**PROVIDED PASSAGE:**
I don't think so. A security vulnerability is a kind of bug, and a bug is a kind of flaw. Once you've introduced a problem using the most specific terminology, it's OK to refer to it using less specific terminology. It can help you avoid sounding repetitive.

(This reminds me of one of my kids at a very young age. If you said "I like your trousers", she'd reply "they're not trousers, they're jeans". But, of course, jeans are a kind of trousers, and it isn't mandatory to be as specific as possible at all times).

0xbadcafebee|8 months ago

Awww. I was just about to gloat about Slackware avoiding another round of security holes due to its long avoidance of PAM, but it got introduced in 2020. :-(

It looks like some software projects are now entirely reliant upon PAM for authentication and don't support shadow passwords anymore. What a travesty. It's sort of like what happened with Systemd, where so many apps now entirely depend on Systemd, you can't run a Linux desktop without a "fake Systemd" to make things work. (see: Alpine Linux desktop, Slackware desktop)

**DATA SHOWN:**
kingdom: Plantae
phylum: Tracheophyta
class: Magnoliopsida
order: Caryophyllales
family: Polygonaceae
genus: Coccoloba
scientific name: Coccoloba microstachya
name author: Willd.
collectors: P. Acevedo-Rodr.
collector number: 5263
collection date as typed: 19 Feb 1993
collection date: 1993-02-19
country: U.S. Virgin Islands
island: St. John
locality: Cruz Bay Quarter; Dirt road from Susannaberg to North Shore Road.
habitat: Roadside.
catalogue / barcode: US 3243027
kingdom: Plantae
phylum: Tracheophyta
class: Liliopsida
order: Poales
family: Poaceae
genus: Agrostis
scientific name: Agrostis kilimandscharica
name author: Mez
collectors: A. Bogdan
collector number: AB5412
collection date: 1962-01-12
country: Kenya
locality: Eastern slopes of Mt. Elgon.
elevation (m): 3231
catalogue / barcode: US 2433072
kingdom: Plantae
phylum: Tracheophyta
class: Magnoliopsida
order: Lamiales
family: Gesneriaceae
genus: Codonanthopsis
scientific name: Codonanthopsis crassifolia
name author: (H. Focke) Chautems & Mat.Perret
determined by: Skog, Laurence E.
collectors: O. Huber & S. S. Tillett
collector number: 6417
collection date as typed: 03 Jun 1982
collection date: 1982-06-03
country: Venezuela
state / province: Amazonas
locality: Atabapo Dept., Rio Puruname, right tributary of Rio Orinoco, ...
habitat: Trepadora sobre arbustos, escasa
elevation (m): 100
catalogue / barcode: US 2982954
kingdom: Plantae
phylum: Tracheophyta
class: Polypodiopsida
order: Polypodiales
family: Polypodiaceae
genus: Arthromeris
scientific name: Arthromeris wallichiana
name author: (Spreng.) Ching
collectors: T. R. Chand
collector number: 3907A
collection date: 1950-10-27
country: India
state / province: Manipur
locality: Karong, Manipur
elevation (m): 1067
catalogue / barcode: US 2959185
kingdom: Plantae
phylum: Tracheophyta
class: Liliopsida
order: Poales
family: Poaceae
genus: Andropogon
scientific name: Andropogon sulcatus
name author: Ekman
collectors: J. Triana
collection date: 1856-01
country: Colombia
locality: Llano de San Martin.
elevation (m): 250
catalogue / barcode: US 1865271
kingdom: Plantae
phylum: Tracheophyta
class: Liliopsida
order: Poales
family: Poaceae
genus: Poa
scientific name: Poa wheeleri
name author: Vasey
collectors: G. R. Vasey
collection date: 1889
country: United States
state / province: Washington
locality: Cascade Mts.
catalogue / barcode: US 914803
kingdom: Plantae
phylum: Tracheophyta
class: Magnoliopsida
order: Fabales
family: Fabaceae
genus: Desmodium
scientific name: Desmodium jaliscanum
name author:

**TASKS TO CARRY OUT:**
1. Which two desktops does the discussion excerpt cite as needing a "fake Systemd"?
2. Transcribe the discussion excerpt, everything from "(This reminds me" down to "at all times).".

**LIST OF SOLUTIONS:**
1. The Alpine Linux desktop and the Slackware desktop.

2.
(This reminds me of one of my kids at a very young age. If you said "I like your trousers", she'd reply "they're not trousers, they're jeans". But, of course, jeans are a kind of trousers, and it isn't mandatory to be as specific as possible at all times).